PROBLEM SET —
#1 Could you express the listing as a JSON list of strings, one per line, starting with the line containing "True or false: circunferencia_normal" and going through the end of the listing, leaving out blank lines and the pictures?
#2 Can you write the next part of the KGraph API documentation, picking up after its last line?
··· TEXT EXCERPT ···
API

1. The Core KGraph API

1.1 Index and Search Oracles

Our definition of distance is very generic. We only make the following two assumptions:

  1. Smaller distance value means higher similarity. The distance can be any valid float number. 0.1 is smaller than 1 and -200 is smaller than -100.
  2. For the same two points, the distance computing code must always return exactly the same value.

KGraph uses user-provided "oracle" classes to compute the distance between two points. We assume that there are N points in the dataset, and the points are numbered from 0 to N-1. The user needs to subclass the following two classes in order to build index and perform online search.

namespace kgraph {
    class IndexOracle {
    public:
        virtual unsigned size () const = 0;    // returns N, the dataset size.
        virtual float operator () (unsigned i, unsigned j) const = 0;  // compute distance between objects i and j, for any i, j < N.
    };  

    class SearchOracle {
    public:
        virtual unsigned size () const = 0;    // returns N, the dataset size.
        virtual float operator () (unsigned i) const = 0;  // compute distance between the query and object i, for any i < N.
        unsigned search (unsigned K, float epsilon, unsigned *ids) const; // brutal force search, return the actual number of points found.
    };
}

Without index, the Search

1.2 Indexing and Searching

Once the oracles are ready, we can do indexing and searching. Following is the Kgraph interface.

namespace kgraph {
    class KGraph {
    public:
        struct IndexParams;  // index parameters, automatically initialized to default values.
        struct IndexInfo;    // returns index construction information.

        struct SearchParams;  // search parameters, automatically initialized to default values.
        struct SearchInfo;    // returns search information.

        static KGraph *create ();  // creates a KGraph instance.
        virtual void load (char const *path);  // load index from file.
        virtual void save (char const *path);  // save index file
        virtual void build (IndexOracle const &oracle, IndexParams const &params, IndexInfo *info);  // build index.
        virtual unsigned search (SearchOracle const &oracle, SearchParams const &params, unsigned *ids, SearchInfo *info);  // online search -- either build or load has to be invoked before conducting search.
        virtual void get_nn (unsigned id, unsigned *nns, unsigned *M, unsigned *L) const;   // obtain nearest neighbor graph infomation
}

For now, it is only important to understand that the user must set a search parameter SearchParams::K (as in K nearest neighbors), and optionally provide a buffer "ids" that can hold at least K unsigned IDs for search result. All pointers in the build and index methods can be NULL if the information is not needed, including the search result (for speed test, one might not need the actual results). But if ids is not NULL, it must be large enough to hold K IDs.

Suppose the user oracle classes "MyIndexOracle" and "MySearchOracle" are implemented, we can use the following code to do the basic K-NN search:


using namespace kgraph;

KGraph *index = KGraph::create();

{   // indexing
    MyIndexOracle oracle(dataset,...);
    KGraph::IndexParams params;          // use default value.
    index->build(oracle, params, NULL);  //
    index->save("path_to_index_file");   // optionally save the index for future use.
··· LISTED RECORDS ···
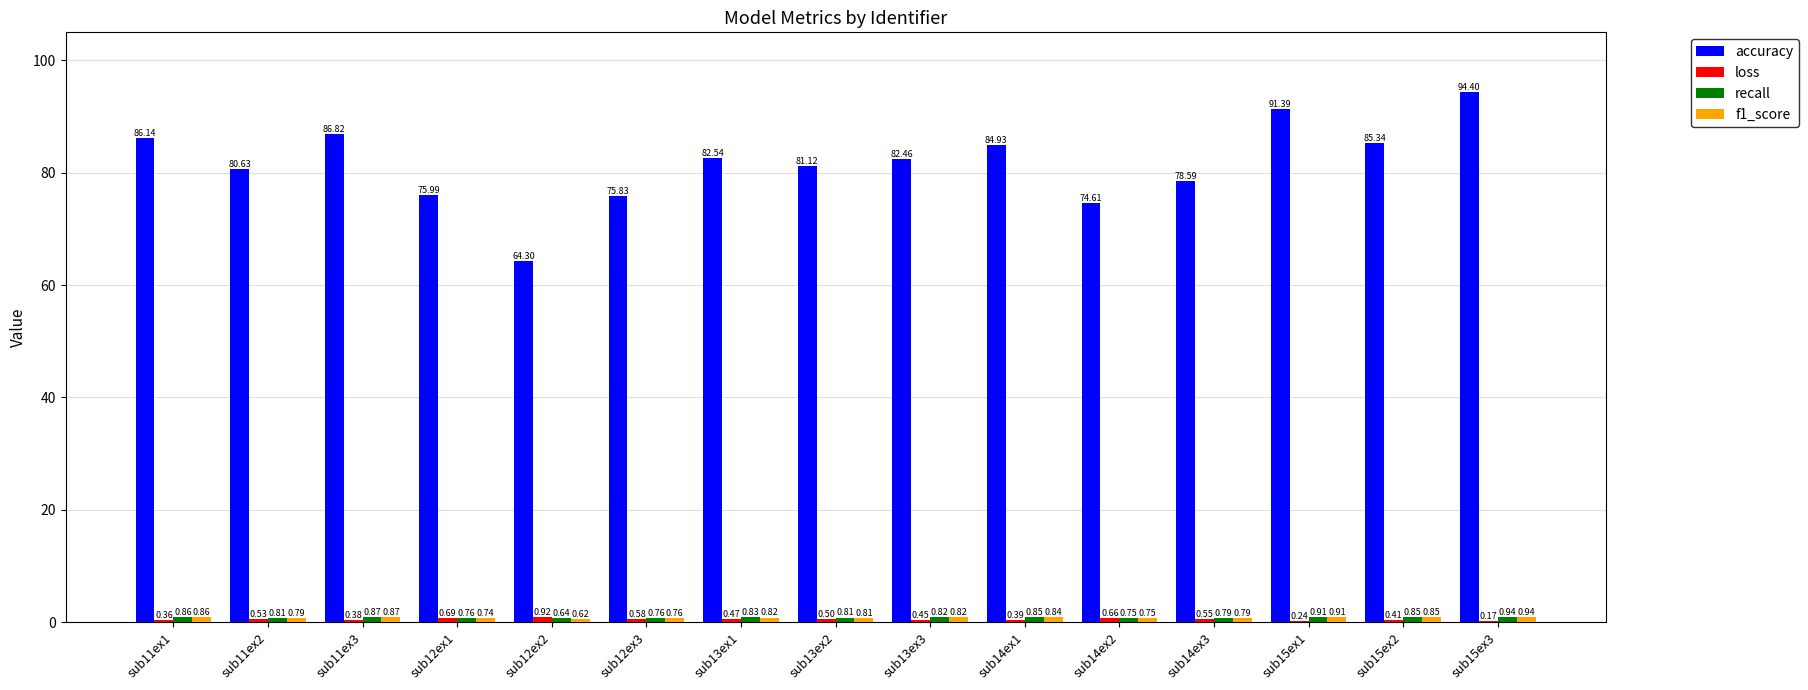

How many values in the accuracy series exceed 82?

8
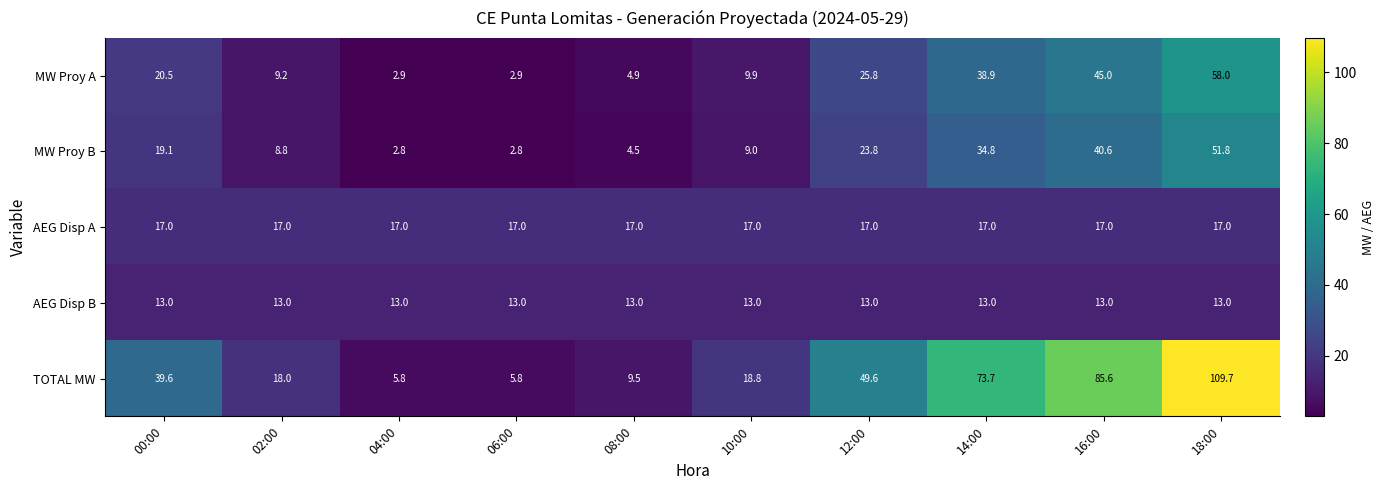

The value of TOTAL MW at 02:00 is 18.0. True or false?

True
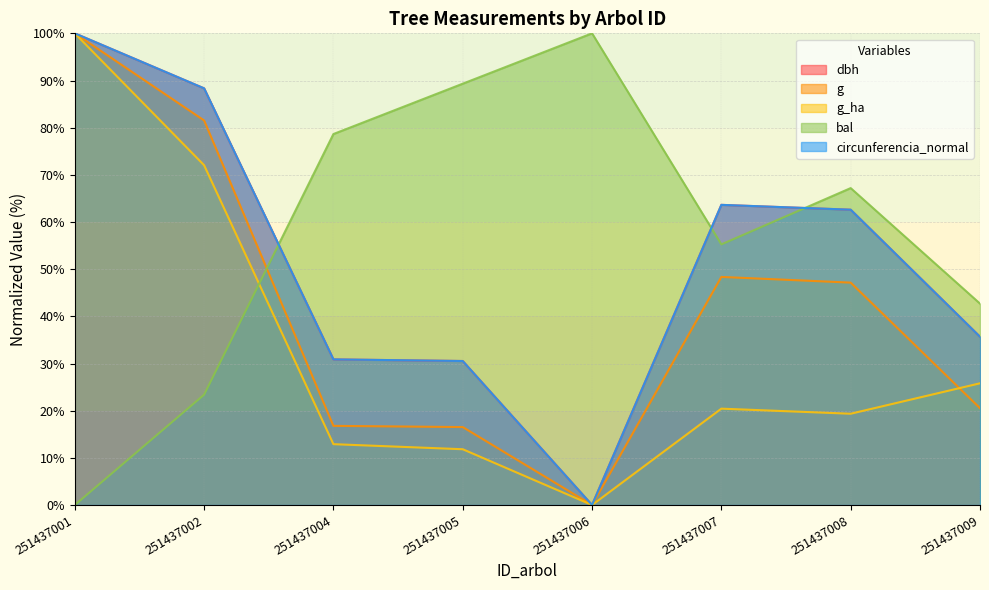

True or false: circunferencia_normal and g_ha intersect in this chart.

False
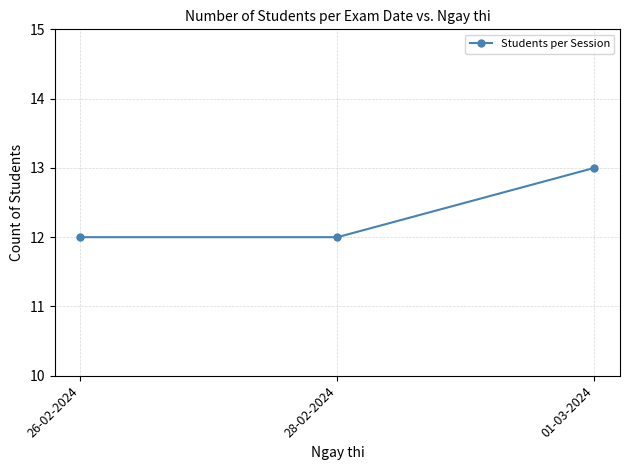

Is it true that the value at 28-02-2024 is 12?

True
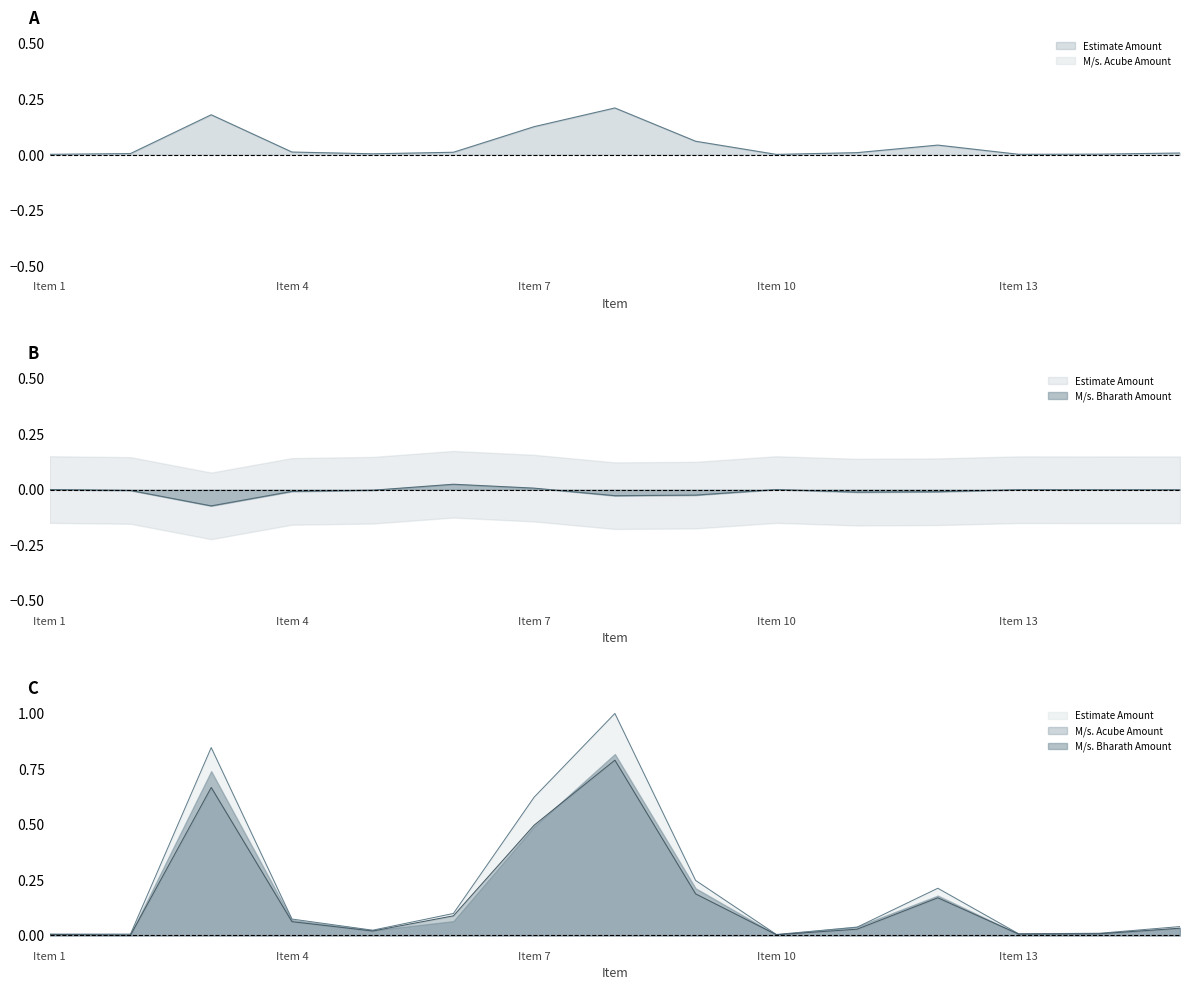

How many times do M/s. Acube Amount and M/s. Bharath Amount cross each other?

2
···
RESULTS OF THE TASKS —
#1
[
  "True or false: circunferencia_normal and g_ha intersect in this chart.",
  "False",
  "Is it true that the value at 28-02-2024 is 12?",
  "True",
  "How many times do M/s. Acube Amount and M/s. Bharath Amount cross each other?",
  "2"
]

#2
}

{    // searching
     MySearchOracle oracle(dataset, query, ...);
     KGraph::SearchParams params;
     vector<unsigned> results(K);
     params.K = K;
     index->search(oracle, params, &results[0], NULL);
}

delete index;

Always construct a KGraph object with the static method "KGraph::create". Never use "new KGraph" as it is an abstract class.

The "get_nn" method can be used to obtain nearest neighbors of a particular point identified by "id" in the dataset. It's nearest neighbors are returned in the buffer "nns", which must be large enough to hold IndexParam::L elements. The valid number of IDs returned is stored in *L, which might be smaller than IndexParam::L (in the current version, it is equal to IndexParams::L, but this might change in the future). *M is a number <= *L, which is the number of nearest neighbor that KGraph think is important. One can reconstruct the K-NN graph by invoking "get_nn" once for each point in the dataset.

1.3 Parameter Tuning

Following are the definition of indexing parameters.

namespace kgraph;
    class KGraph {
        struct IndexParams {
        public:
            IndexParams ();         // constructor that initialize every parameter to default value.

            unsigned iterations;    // maximal number of iterations.
            unsigned controls;      // # control points, default = 100.
            unsigned K;             // compute recall for K-NN in indexing stage, default = 10.
            float delta;            // stop when recall improvement becomes smaller than this.
            float recall;           // targeted recall.
            unsigned prune;         // prune level, default = 0, supports 0, 1 and 2.

            unsigned seed;          // default is 1998, use 0 to use time(NULL) as seed.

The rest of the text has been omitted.